The man with a MacBook charger trailing behind his backpack like a lizard tail.
How talking about the past with a little condescension seems like a reasonable reward for being older, or compensation for missing the privileges of being young. (I try to accept whatever little condescension comes my way because I feel like if I were older, I would feel entitled to speak that way too.)
The pleading look from a jazz drummer to a horn player at the end of a drum solo, asking them to return to the song’s head.
Guitarist Mark “Bobo” Bowen channeling big Zoot Horn Rollo energy.
The unbelievably sweet nerdiness of the NPR staffers they drag onto the “stage” with them.
The best vegetable metaphor, from Captain Beefheart’s “10 Commandments of Guitar Playing”: “Keep that hat on. A hat is a pressure cooker. If you have a roof on your house, the hot air can’t escape. Even a lima bean has to have a piece of wet paper around it to make it grow.”

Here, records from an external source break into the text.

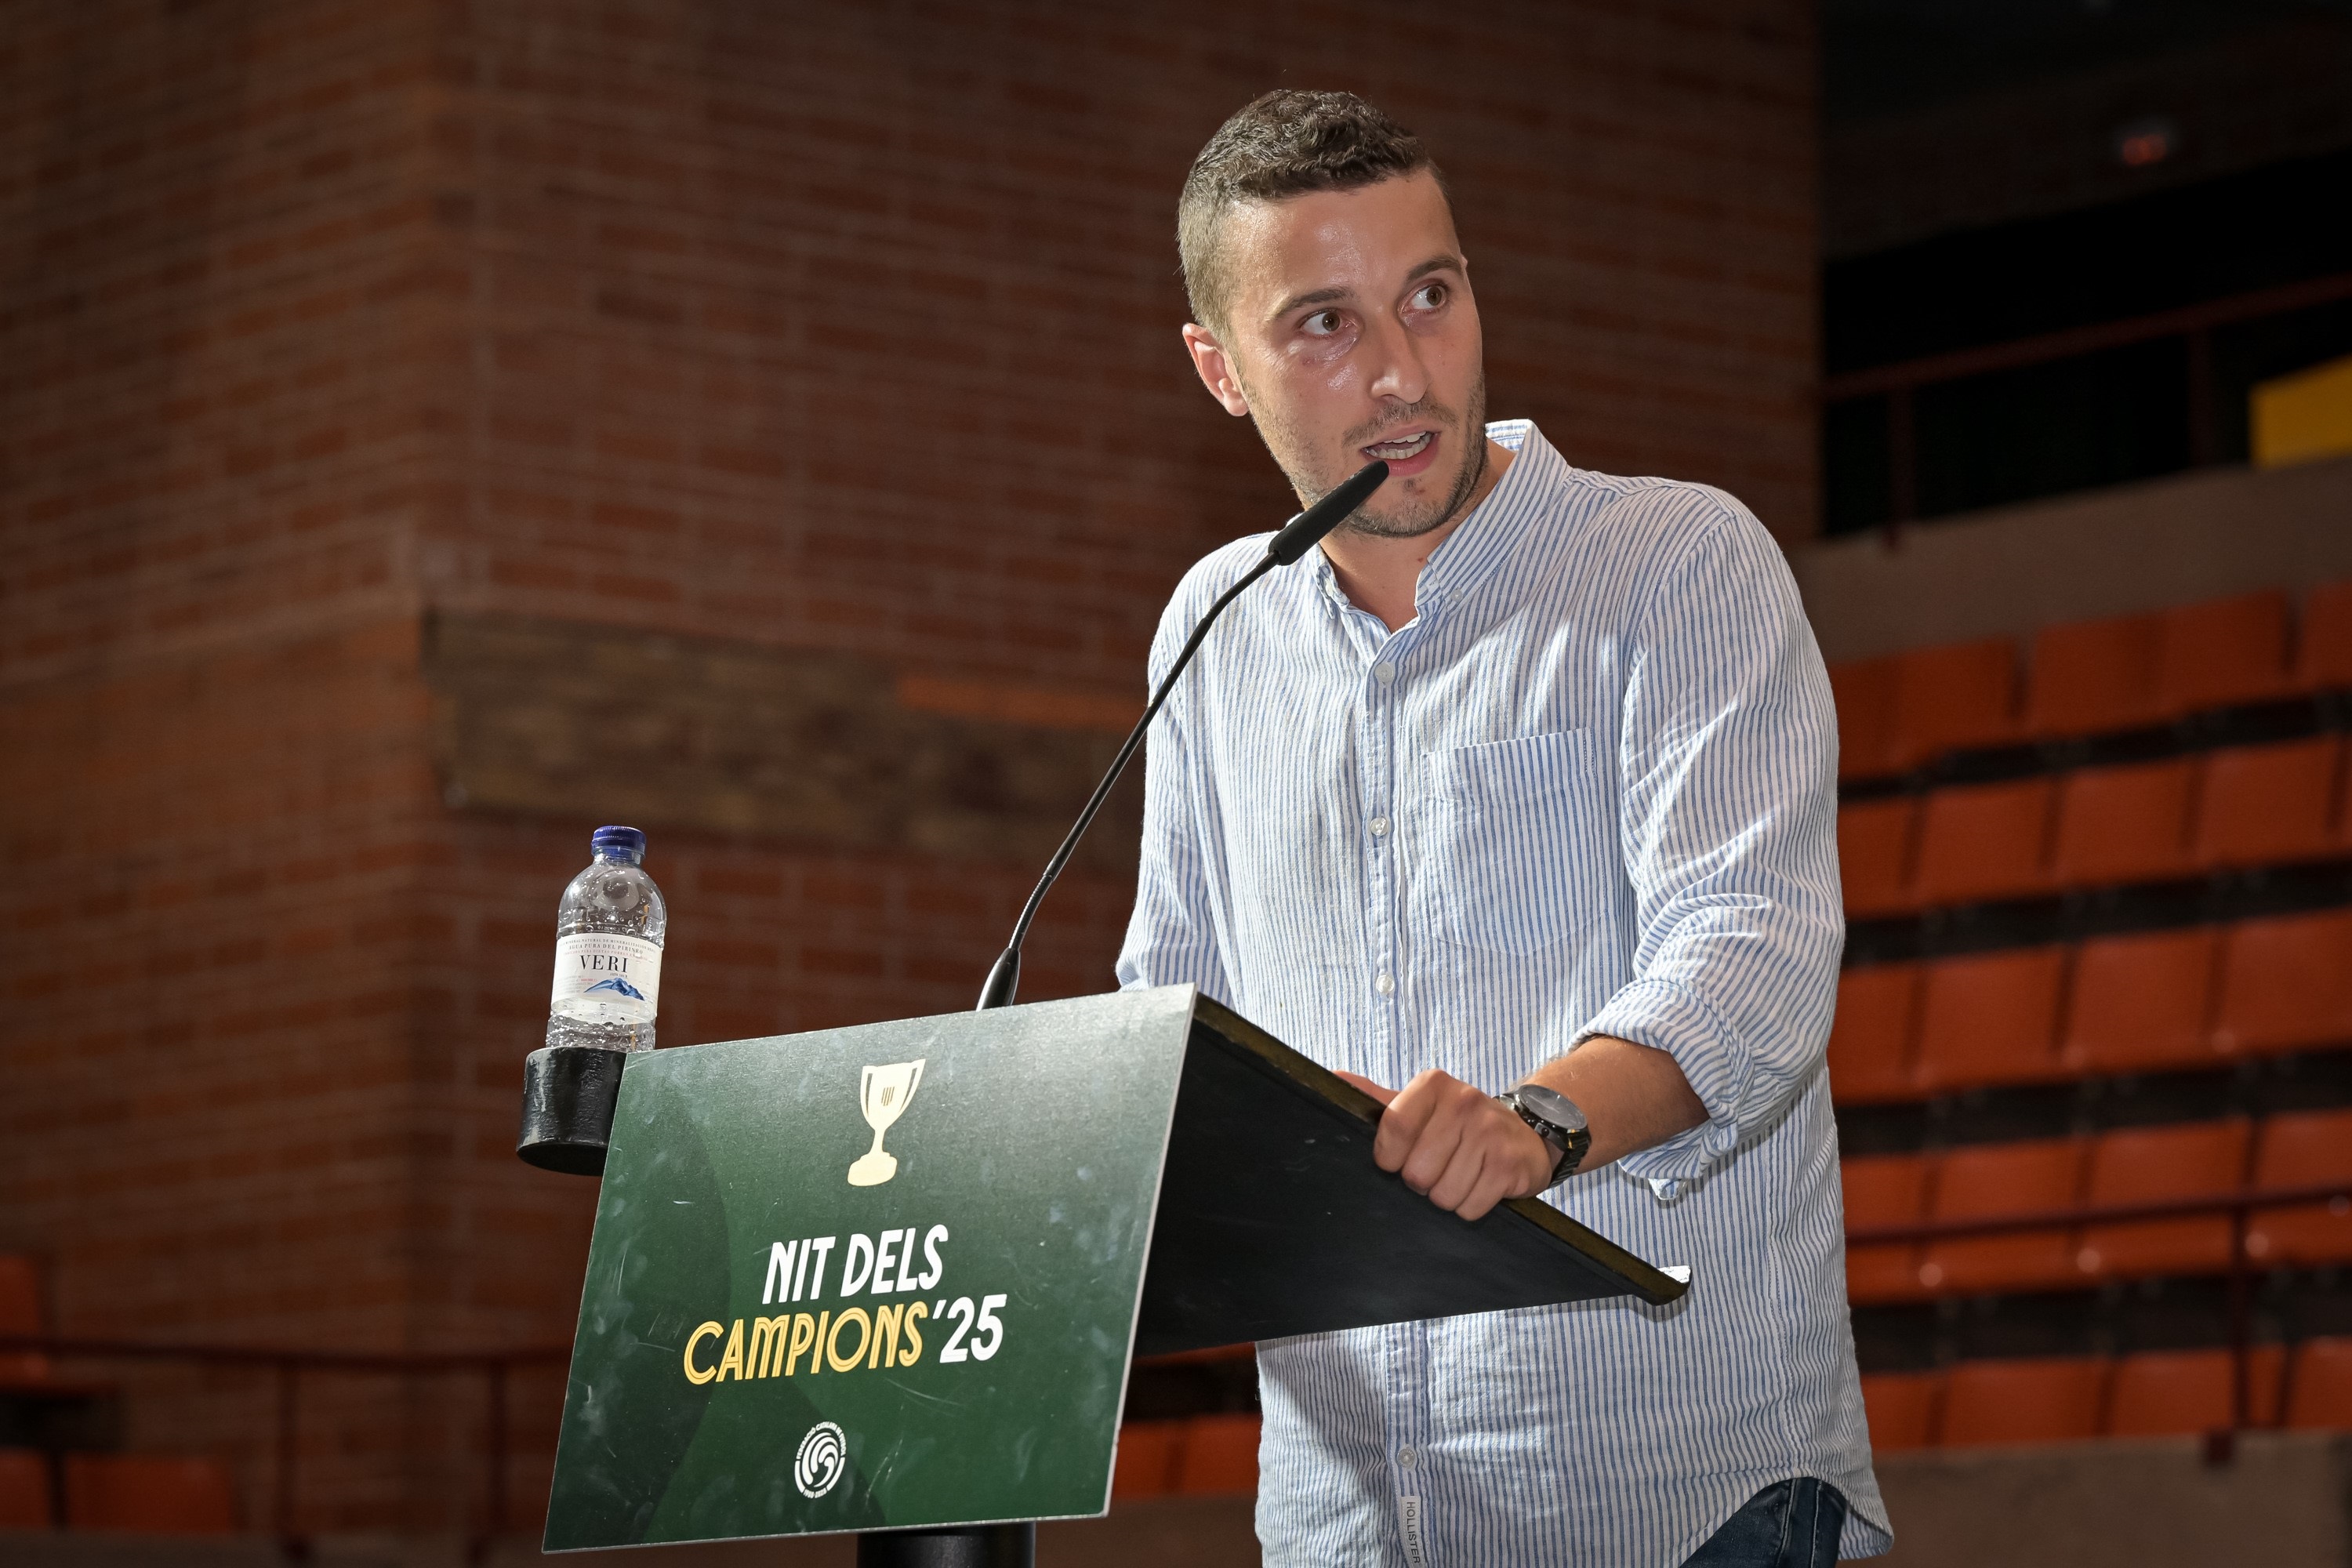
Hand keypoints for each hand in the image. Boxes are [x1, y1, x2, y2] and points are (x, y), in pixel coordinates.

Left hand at [1335, 1069, 1555, 1221]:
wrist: (1524, 1134)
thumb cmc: (1459, 1125)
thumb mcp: (1419, 1106)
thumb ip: (1377, 1098)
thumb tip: (1331, 1077)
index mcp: (1432, 1084)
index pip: (1393, 1130)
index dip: (1389, 1158)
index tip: (1397, 1160)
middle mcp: (1463, 1101)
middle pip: (1417, 1172)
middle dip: (1422, 1182)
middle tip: (1437, 1168)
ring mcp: (1490, 1131)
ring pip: (1443, 1194)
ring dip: (1447, 1197)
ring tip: (1459, 1175)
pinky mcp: (1509, 1164)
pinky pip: (1470, 1206)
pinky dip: (1471, 1206)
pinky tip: (1479, 1185)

Watching the Democratic debate with Zaid and thinking about how debates — or national elections in general — seem to filter out the personality traits I want most in a leader: humility and patience.
Helping Urszula and Mitch, the owners of 20th Century TV & Stereo, a frozen-in-time electronics repair shop in Chicago, move equipment to their new storefront. After 50 years at one location, their landlord (and a host of other circumstances) is forcing them out.
The empty toilet paper cardboard rolls they use as cable organizers (a tip they picked up from a client).
The amazing design of old faceplates, vacuum tube boxes, and fuse tins (see also [1-29-20]).
The back work room covered in multicolored shag carpet (floor to ceiling).
Transporting a turntable needle sales display that I first saw, and admired, when I came into the store at sixteen to get a reel-to-reel tape machine repaired.
Shining a flashlight in the corner of the basement to find a life-size blow mold of Christmas Jesus.
The movie-worthy story they told me about a fraudulent check, a violent gangster, a stereo with a bullet graze on it, and a shop dog who saved the day. Prompted by picking up the aforementioned stereo.
Being confronted with the classic, much-written-about conflict between two totally different economies: the local, diffuse, mom-and-pop-based one and the global, largely consolidated, corporate-based one. I’m partial to the former but I admit that there are beautiful and ugly parts to each.